>> Begin
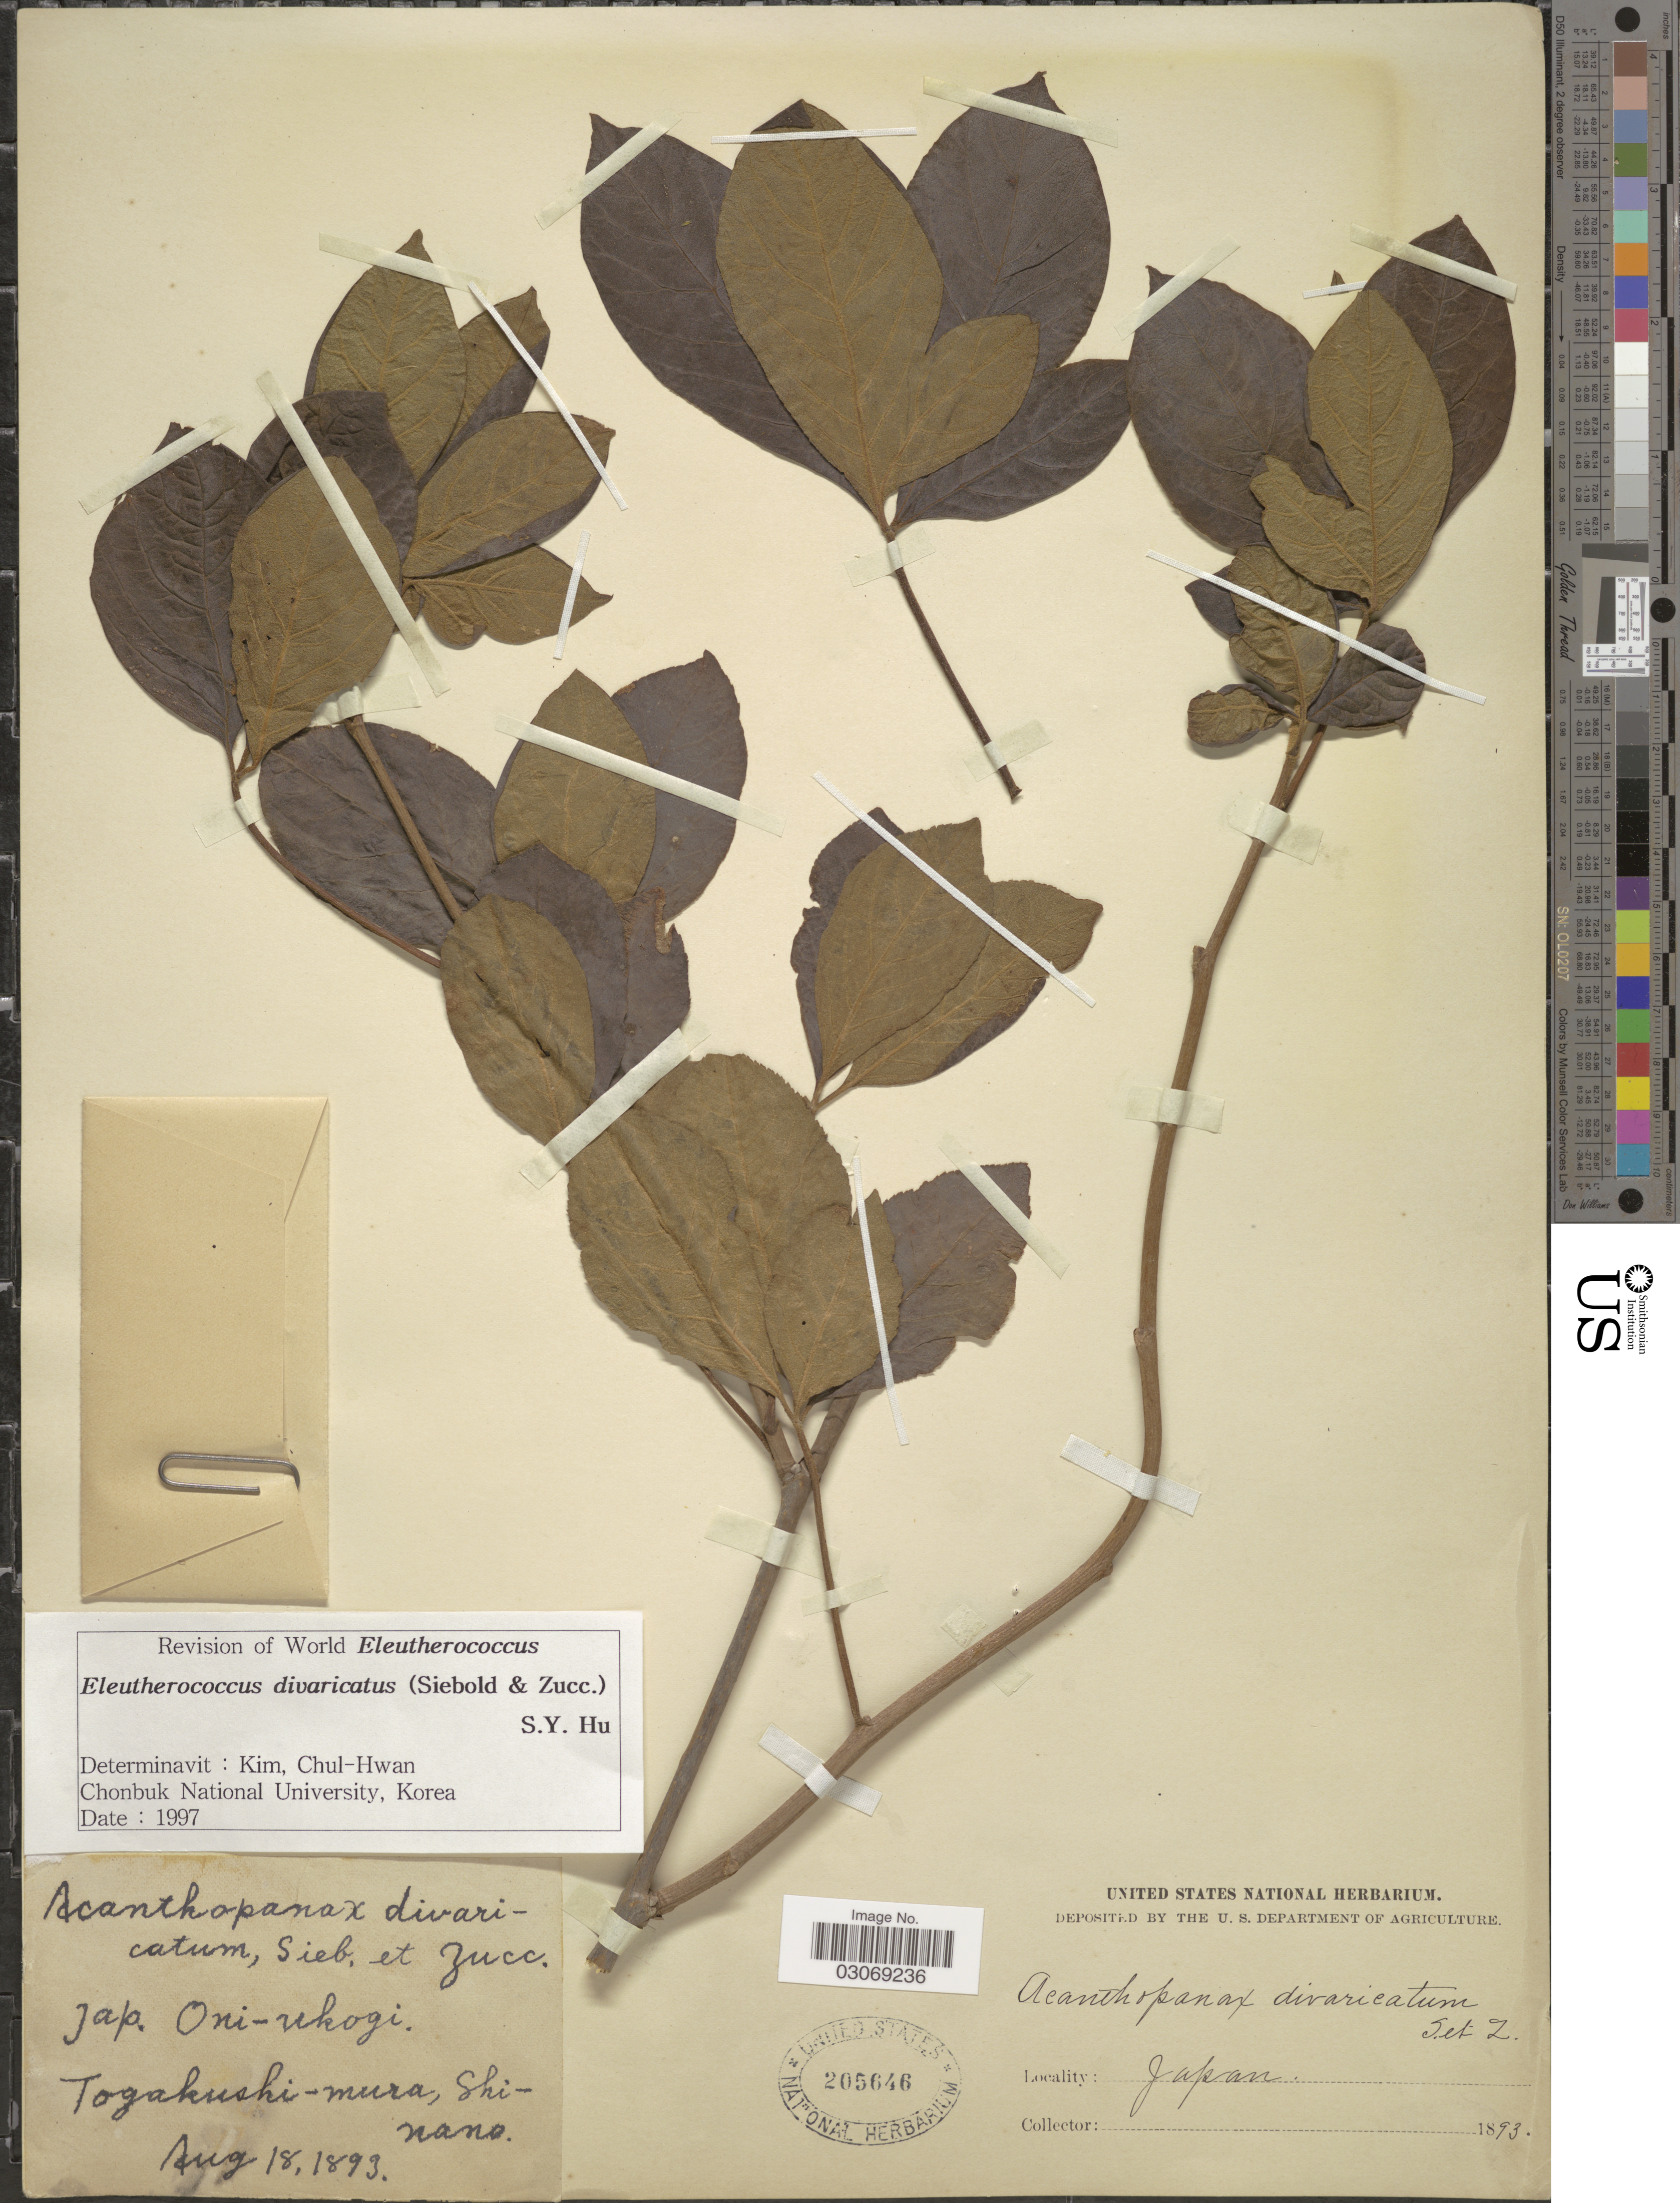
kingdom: Plantae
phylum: Tracheophyta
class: Magnoliopsida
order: Apiales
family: Araliaceae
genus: Eleutherococcus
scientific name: Eleutherococcus divaricatus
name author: (Siebold & Zucc.) S.Y. Hu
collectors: ex herb. United States National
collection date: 1893-08-18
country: Japan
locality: Togakushi-mura, Shinano.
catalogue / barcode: US 205646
>> End
Reproduce the lines of the entries word for word, from the line holding "collection date: 1893-08-18" through the last line, inclusive.

The completed task:
collection date: 1893-08-18
country: Japan
locality: Togakushi-mura, Shinano.
catalogue / barcode: US 205646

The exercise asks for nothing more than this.